- [Exercise materials]:
==*==
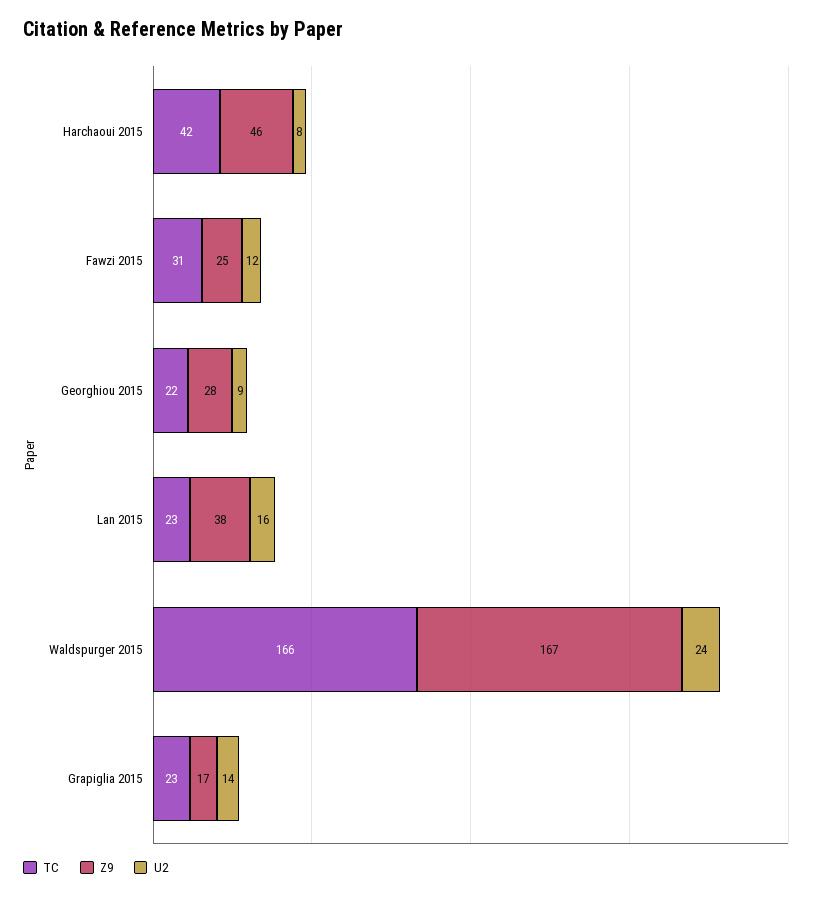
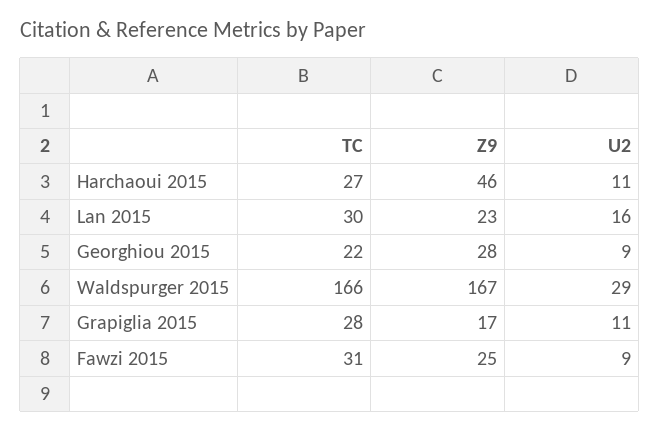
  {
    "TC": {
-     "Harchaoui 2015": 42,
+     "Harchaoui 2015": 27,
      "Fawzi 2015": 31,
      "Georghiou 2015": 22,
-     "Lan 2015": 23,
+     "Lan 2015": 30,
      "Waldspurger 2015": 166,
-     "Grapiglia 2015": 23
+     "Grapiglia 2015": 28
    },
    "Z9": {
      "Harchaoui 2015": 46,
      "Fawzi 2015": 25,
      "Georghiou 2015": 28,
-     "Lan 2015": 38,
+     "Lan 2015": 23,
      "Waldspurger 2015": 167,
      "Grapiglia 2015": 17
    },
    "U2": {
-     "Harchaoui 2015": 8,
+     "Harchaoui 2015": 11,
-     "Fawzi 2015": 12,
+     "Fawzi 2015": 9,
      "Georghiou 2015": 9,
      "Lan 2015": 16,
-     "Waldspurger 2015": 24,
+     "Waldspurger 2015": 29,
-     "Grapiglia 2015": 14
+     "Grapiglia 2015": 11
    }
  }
==*==
- [Instruction]:
Report the number of lines above that contain the word "Fawzi", and only that number.

- [Solution to this task]:
4